- Location: South Park, Seattle, Washington, U.S.
- Date: July 19, 2009
- Attack type: Murder; rape; stabbing;
- Deaths: 1
- Injured: 1
- Verdict: Guilty
- Convictions: Aggravated murder; attempted first-degree murder; first-degree rape; first-degree burglary;
- Convicted: Isaiah Kalebu (life imprisonment without the possibility of parole)

= 2009 South Park attacks =

Murder and rape case in Washington

On July 19, 2009, Isaiah Kalebu broke into the house of Teresa Butz and Jennifer Hopper in South Park, Seattle and raped and stabbed them. Butz died from her injuries while Hopper lived. Kalebu was found guilty of aggravated murder, attempted murder, and rape, and was sentenced to life imprisonment without the possibility of parole. The case is the subject of the 2012 Pulitzer Prize for Feature Writing work, The Bravest Woman in Seattle.

== Background ==
=== Victims ===
Teresa Butz (October 1969 – July 19, 2009) was originally from St. Louis, Missouri, and had 10 siblings, including actor Norbert Leo Butz. She studied at the University of Missouri–St. Louis, where she graduated with a degree in business. She moved to Seattle in the 1990s.
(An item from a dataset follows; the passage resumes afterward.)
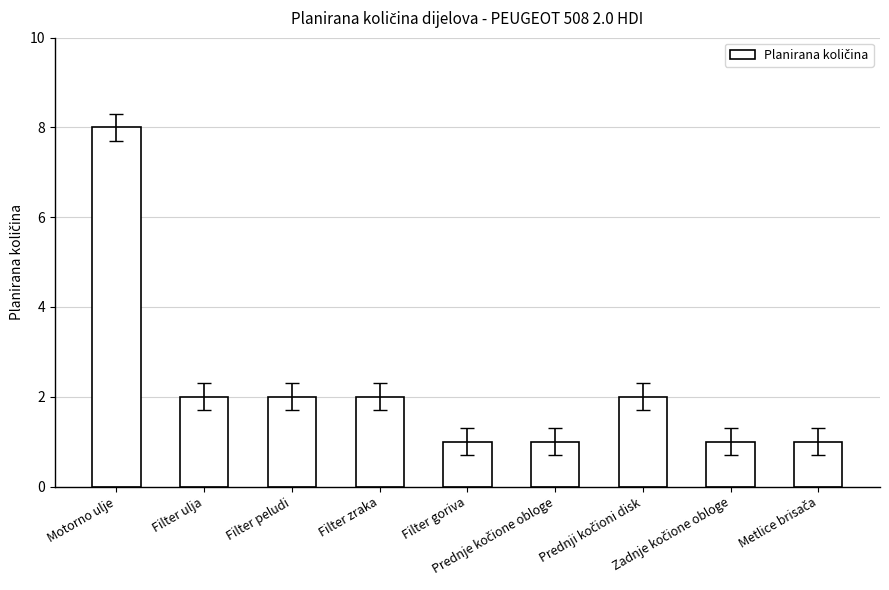

Are the bars horizontal?

No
She was in a same-sex relationship with Jennifer Hopper. The couple were planning to get married and scheduled a trip to Barcelona for Butz's 40th birthday in October.

=== Perpetrator ===
Isaiah Kalebu was 23 years old at the time of the attacks and had a history with mental illness. He was previously charged with felony harassment after he made threats of killing his mother. Judge Brian Gain let Kalebu out on no bail in August 2008. Six days prior to the attacks, a prosecutor suggested that Kalebu be imprisoned again due to him being a suspect in an arson attack; Gain rejected the request. He did not know Butz or Hopper prior to attacking them.

== Attack ==
On July 19, 2009, Isaiah Kalebu entered the house of Teresa Butz, 39, and Jennifer Hopper, 36 in South Park, Seattle, through an open bathroom window. He raped and cut the women for two hours. He told them he would not harm them if they complied, which was false.
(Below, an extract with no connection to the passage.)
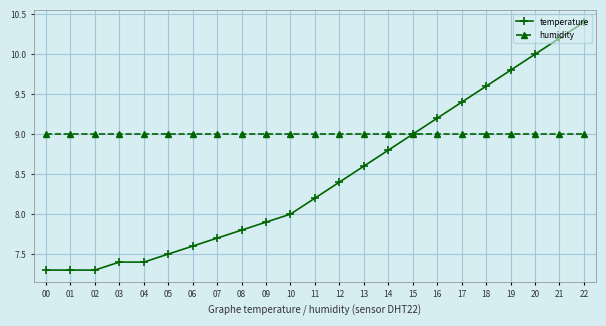

True or false: temperature and humidity cross at least once.

True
Butz threw a table at the window, breaking it, and jumped out and onto the street to seek help at around 3:00 am. She died on the street, covered in blood. Hopper was hospitalized at the Harborview Medical Center.

== Arrest and trial ==
Police released surveillance footage of Kalebu committing an unrelated burglary with his dog in an attempt to locate him. A bus driver saw him with the dog and called the police at Magnuson Park. Isaiah Kalebu was arrested on July 24, 2009, and he was positively connected to the crime through DNA evidence left behind.

Kalebu was charged with aggravated murder, attempted murder, rape, and burglary. His bail was set at $10 million. The trial was postponed once due to Kalebu's suicide attempt. During the trial, Kalebu was restrained to a chair, cursed Judge Michael Hayden, and made homophobic comments.

On August 12, 2011, Kalebu was sentenced to life imprisonment without the possibility of parole for the aggravated murder of Butz and the attempted first-degree murder and first-degree rape of Hopper. He was also found guilty for first-degree burglary. He is imprisoned in Clallam Bay Corrections Center.

== In media ==
- Eli Sanders won the 2012 Pulitzer Prize for Feature Writing for the work The Bravest Woman in Seattle, about Hopper and the attacks.
- Sanders's book While the City Slept is about Kalebu and the lead-up to the attacks.